GOP rep's margin triggers a recount



In unofficial results, Pryce won by four-tenths of a percentage point.
COLUMBUS (AP) -- Republican Rep. Deborah Pryce won re-election Monday to the U.S. House by a margin so slim that a recount will be required.
Pryce led Democratic challenger Mary Jo Kilroy by 1,055 votes in unofficial results after counties in central Ohio's 15th District counted absentee and provisional ballots weeks after Election Day.
Pryce actually lost Franklin County, the district's most populous, which announced its totals Monday. But votes she picked up in two other counties that announced results last week, Madison and Union, helped her keep her lead.
Kilroy, a Franklin County commissioner, had thought the outstanding ballots in the county, including many from Ohio State University students in Columbus, could sway the election in her favor.
The race was one of a few that had remained unresolved across the country since Election Day, when the Democrats took control of Congress.
Pryce joined fellow GOP incumbent Rep. Jean Schmidt in winning a post-election victory in Ohio, delivering good news to a troubled state party that lost control of the governorship, long-held congressional seats in the state and three other key statewide offices.
Tally
Pryce ended up with 50.2 percent of the votes, compared with 49.8 percent for Kilroy in the unofficial totals.
An automatic recount is triggered if the difference between the two candidates is less than one-half of one percent.
Pryce said Monday she considers herself the winner and is making plans for her return to Washington.
"I'm glad to see that it was done so that people have confidence in the outcome," Pryce said. "If there is a recount, that will just further the integrity of the process."
Pryce said all votes should be counted in a recount but said it would not be appropriate to challenge numerous ballots.
"Every legal vote should be and must be counted -- every single legal vote," Pryce said. "We can't be counting votes that are illegitimate."
Kilroy said that automatic recounts in close races protect people's votes and that she does not see the review as delaying the process.
"We've been through one count so far. We should take a look at it again," she said.
Don McTigue, lawyer for Kilroy, said the final numbers confirmed his own estimates of the margin of votes. "I was predicting that it would be just around 1,000 votes," McTigue said. "I was hoping for just psychological reasons to be just under 1,000, but this is still under the free recount category so I'm very happy about that."
Next step
The Secretary of State's Office is awaiting the official numbers due today from the counties before taking the next step, spokesman James Lee said. Once the state office verifies a recount is required, it would notify election officials in the district's three counties that they have 10 days to complete the recount.
Lee anticipates sending the notification today, which would mean the recount must be done by Dec. 8.
Pryce's narrow margin of victory was a change from past elections when she easily won her seat. She had 60 percent of the vote in 2004 when she beat challenger Mark Brown for the second time in two elections.

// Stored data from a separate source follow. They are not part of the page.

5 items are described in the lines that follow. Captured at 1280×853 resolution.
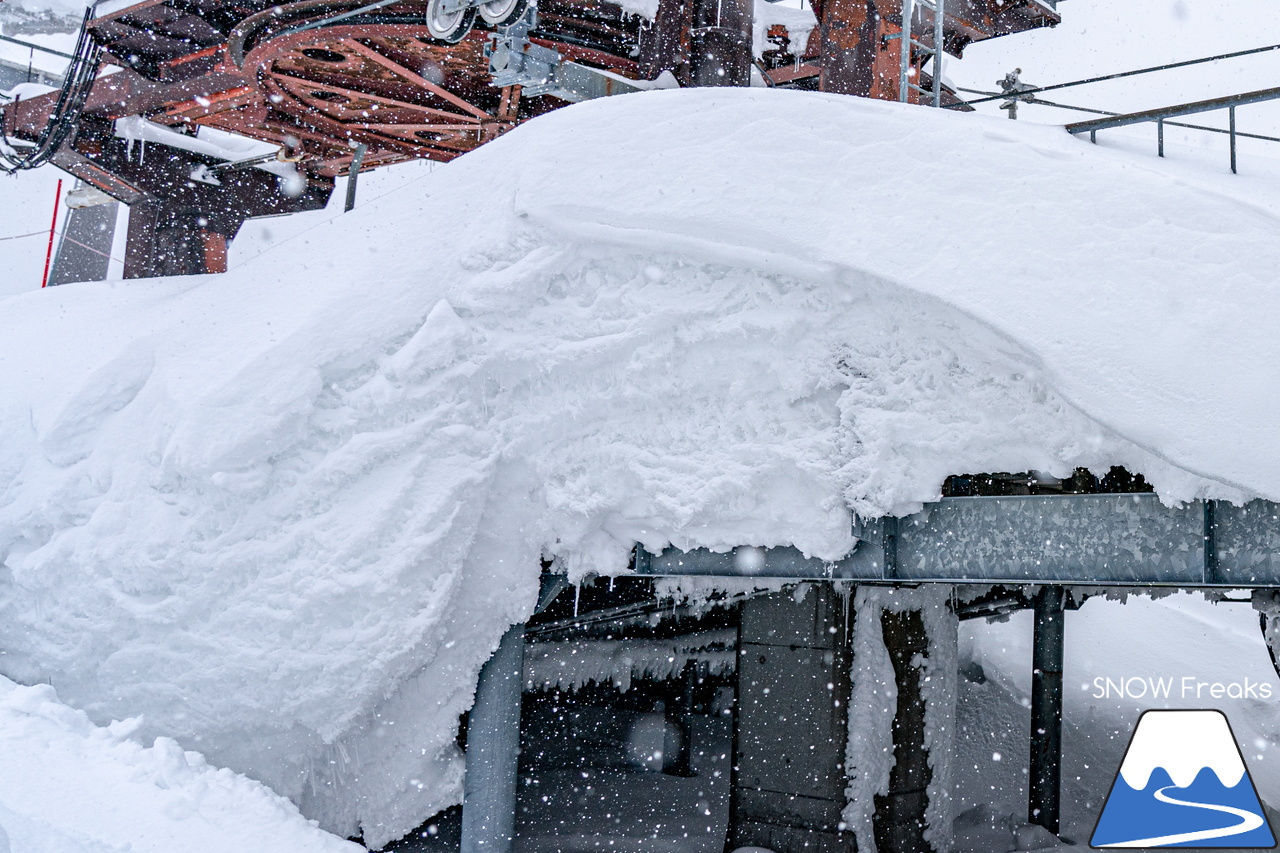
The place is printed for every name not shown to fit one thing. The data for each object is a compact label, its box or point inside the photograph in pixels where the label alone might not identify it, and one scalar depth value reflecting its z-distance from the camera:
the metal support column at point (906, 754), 8.03
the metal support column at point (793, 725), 7.61
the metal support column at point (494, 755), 5.01
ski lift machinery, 8.40
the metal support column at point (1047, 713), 10.50
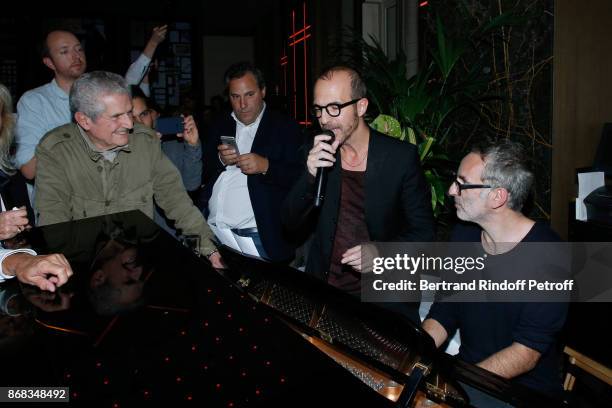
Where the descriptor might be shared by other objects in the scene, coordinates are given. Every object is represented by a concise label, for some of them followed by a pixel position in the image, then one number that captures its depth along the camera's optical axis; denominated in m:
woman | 2.09
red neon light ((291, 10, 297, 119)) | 8.88
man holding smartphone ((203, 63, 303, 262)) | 2.99
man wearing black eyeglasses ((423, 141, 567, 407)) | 1.63
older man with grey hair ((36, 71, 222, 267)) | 2.18
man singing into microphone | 2.14
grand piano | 1.07
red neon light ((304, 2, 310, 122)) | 8.23
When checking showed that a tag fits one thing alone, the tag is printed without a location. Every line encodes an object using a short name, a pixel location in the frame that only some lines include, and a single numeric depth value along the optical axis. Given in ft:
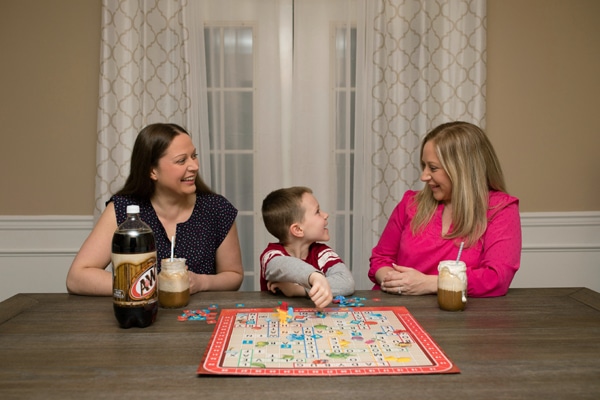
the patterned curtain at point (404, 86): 10.34
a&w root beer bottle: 4.32
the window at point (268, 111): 10.44
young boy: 5.52
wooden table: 3.35
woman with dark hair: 6.66
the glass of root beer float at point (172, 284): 5.06
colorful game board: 3.65
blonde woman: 6.31
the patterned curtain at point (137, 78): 10.20
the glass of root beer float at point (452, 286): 4.96
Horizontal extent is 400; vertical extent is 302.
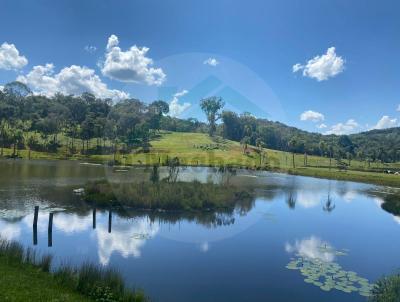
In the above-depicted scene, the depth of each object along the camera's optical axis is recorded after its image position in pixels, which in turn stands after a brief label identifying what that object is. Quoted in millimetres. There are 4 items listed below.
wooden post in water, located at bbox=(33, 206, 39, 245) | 27734
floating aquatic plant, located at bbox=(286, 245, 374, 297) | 21188
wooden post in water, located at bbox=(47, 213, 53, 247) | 27070
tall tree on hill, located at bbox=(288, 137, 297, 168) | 159000
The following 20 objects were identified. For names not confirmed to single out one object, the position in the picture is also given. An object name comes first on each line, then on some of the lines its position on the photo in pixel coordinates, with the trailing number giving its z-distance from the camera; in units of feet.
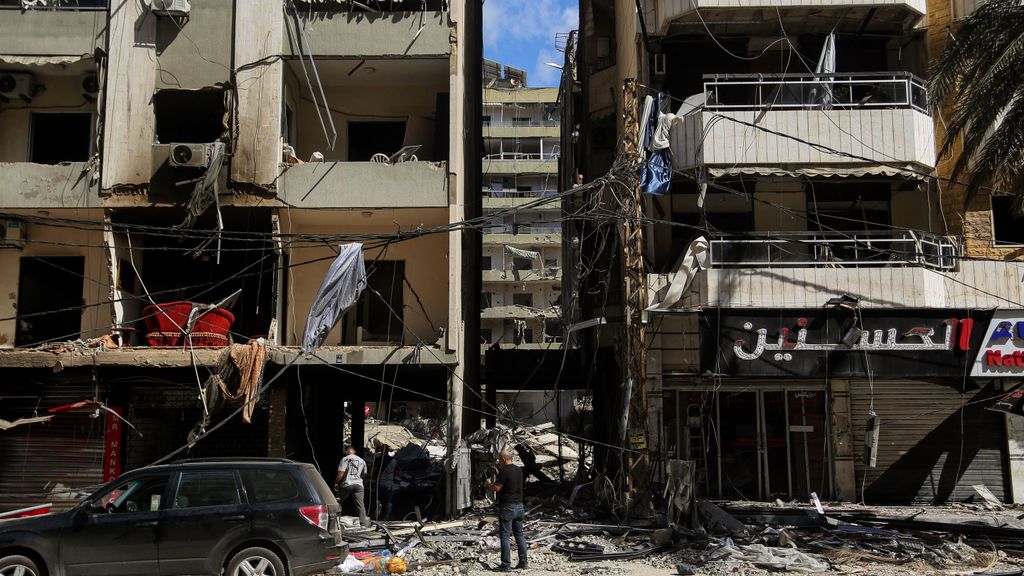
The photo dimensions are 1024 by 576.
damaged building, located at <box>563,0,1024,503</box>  52.16
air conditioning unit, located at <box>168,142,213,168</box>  54.29
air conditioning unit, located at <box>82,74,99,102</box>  60.90
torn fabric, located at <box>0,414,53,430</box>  50.93
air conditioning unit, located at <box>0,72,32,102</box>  60.23
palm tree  42.65
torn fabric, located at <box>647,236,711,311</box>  49.14
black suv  31.27
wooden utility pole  45.01
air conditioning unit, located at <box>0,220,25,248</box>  59.62
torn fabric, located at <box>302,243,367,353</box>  53.43
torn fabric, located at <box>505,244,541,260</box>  145.24
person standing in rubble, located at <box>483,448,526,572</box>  36.81
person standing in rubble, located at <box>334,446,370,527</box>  49.60
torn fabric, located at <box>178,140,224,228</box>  54.08
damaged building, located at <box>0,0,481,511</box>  53.93
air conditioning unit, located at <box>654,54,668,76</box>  60.70
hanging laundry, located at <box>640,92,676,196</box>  50.19
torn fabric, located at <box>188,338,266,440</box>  51.57
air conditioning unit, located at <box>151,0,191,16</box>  56.70
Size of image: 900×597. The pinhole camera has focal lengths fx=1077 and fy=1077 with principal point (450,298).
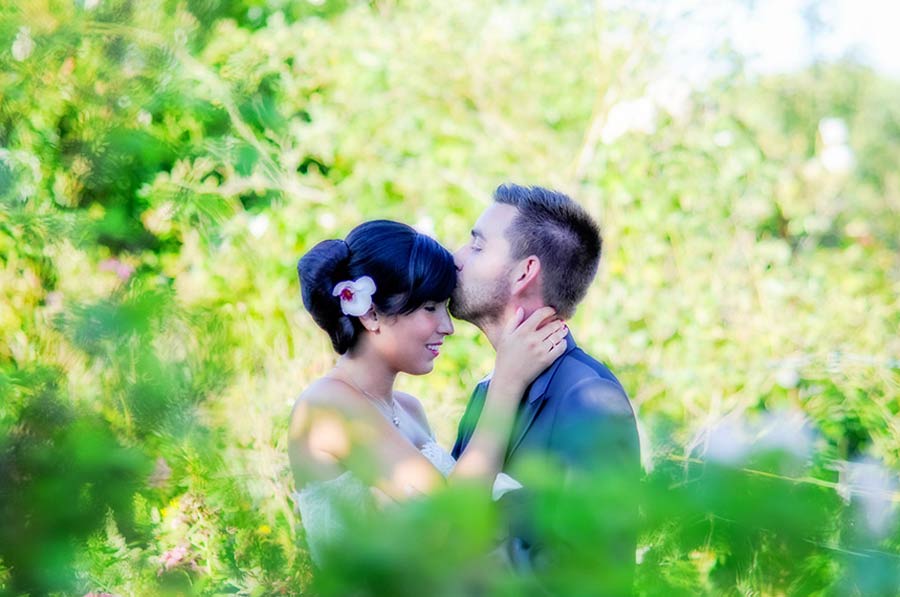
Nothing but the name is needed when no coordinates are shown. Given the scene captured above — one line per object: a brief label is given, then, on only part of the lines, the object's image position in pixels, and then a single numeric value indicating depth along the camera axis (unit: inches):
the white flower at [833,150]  310.0
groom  115.8
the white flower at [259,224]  271.0
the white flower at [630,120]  270.4
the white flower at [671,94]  272.7
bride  118.0
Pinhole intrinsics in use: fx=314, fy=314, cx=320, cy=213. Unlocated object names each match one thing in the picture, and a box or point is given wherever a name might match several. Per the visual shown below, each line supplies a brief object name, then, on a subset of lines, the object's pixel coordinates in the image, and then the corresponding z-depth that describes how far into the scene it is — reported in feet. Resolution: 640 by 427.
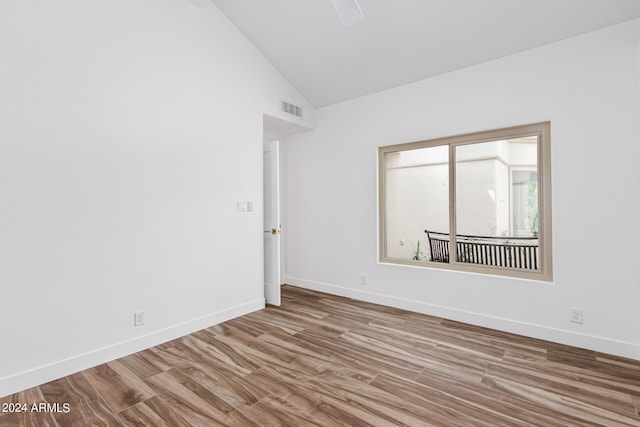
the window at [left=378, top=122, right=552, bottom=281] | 9.98
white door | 12.70
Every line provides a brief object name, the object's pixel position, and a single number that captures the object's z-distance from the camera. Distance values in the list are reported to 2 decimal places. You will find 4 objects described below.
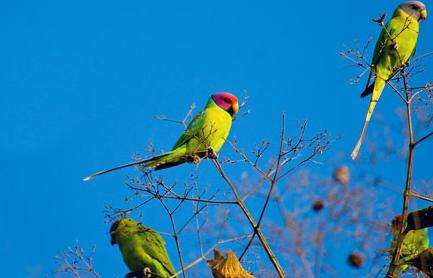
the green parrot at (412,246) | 10.91
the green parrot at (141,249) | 14.91
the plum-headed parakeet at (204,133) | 14.14
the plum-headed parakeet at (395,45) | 14.75
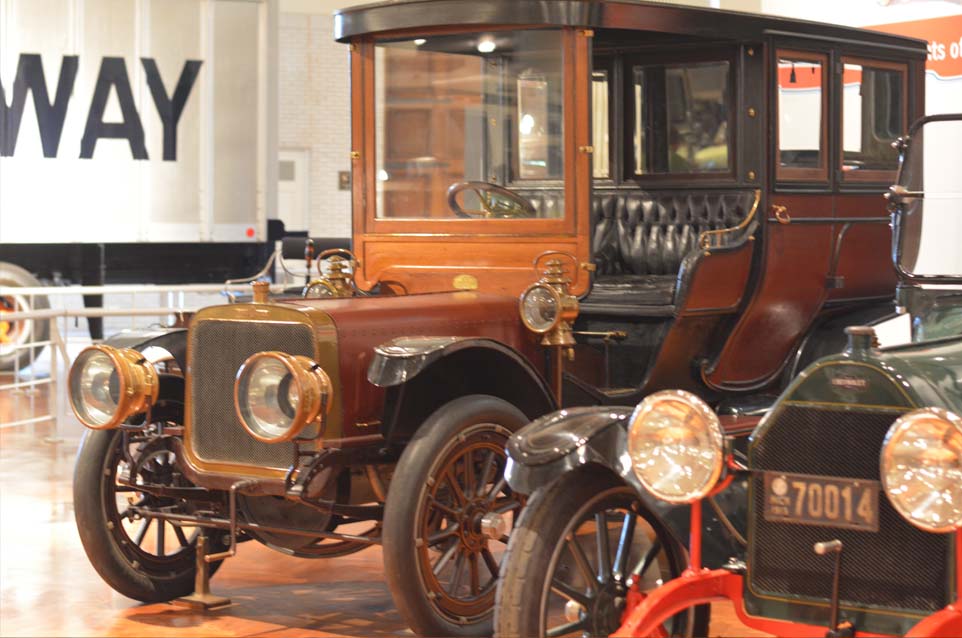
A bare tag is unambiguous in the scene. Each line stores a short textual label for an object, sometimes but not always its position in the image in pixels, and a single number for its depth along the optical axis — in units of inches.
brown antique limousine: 293.4
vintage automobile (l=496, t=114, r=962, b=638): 201.3
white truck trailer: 784.6
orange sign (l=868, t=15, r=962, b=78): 517.6
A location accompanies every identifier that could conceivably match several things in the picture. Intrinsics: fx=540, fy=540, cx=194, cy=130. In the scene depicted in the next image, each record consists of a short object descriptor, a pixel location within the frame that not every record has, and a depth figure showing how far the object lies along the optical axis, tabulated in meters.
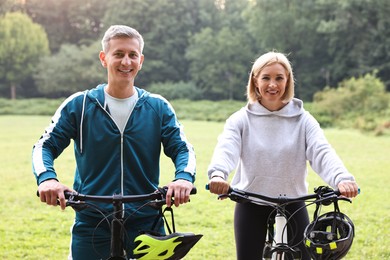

The Franklin County elections board, the last board to finish its counting of absentee and provisional ballots in the 15th District race, reviewed just under 21,000 provisional ballots, throwing out about 2,600 of them. Most of the uncounted provisionals were cast by people who weren't registered to vote or voted in the wrong precinct, elections director Matt Damschroder said.
Pryce, until recently the No. 4 Republican in Congress, previously accepted victory in the race -- one of the season's nastiest -- but Kilroy insisted that uncounted provisional and absentee ballots would lean Democratic.
Hurt by scandals
A seven-term incumbent, Pryce had seen her lead in the campaign turn sharply amid the scandal over U.S. Rep. Mark Foley and GOP leaders' handling of lurid messages he had been sending for years to male congressional pages.
Pryce had publicly named Foley as one of her best friends in Washington, and served on the leadership team under fire over the matter in the weeks leading up to the election.
Kilroy, active for decades in local politics, campaigned on the Democrats' winning strategy around the country: the need for change. She sought to link Pryce to the Bush administration's unpopular war in Iraq, the president's failed Social Security privatization plan, and the mounting national debt.
Pryce countered by labeling Kilroy an extremist and a liberal, and emphasized important but unglamourous accomplishments for the district in her TV ads, such as flood walls and airports. She suggested that Kilroy's attacks were less than truthful with her "Truth Matters" ad slogan.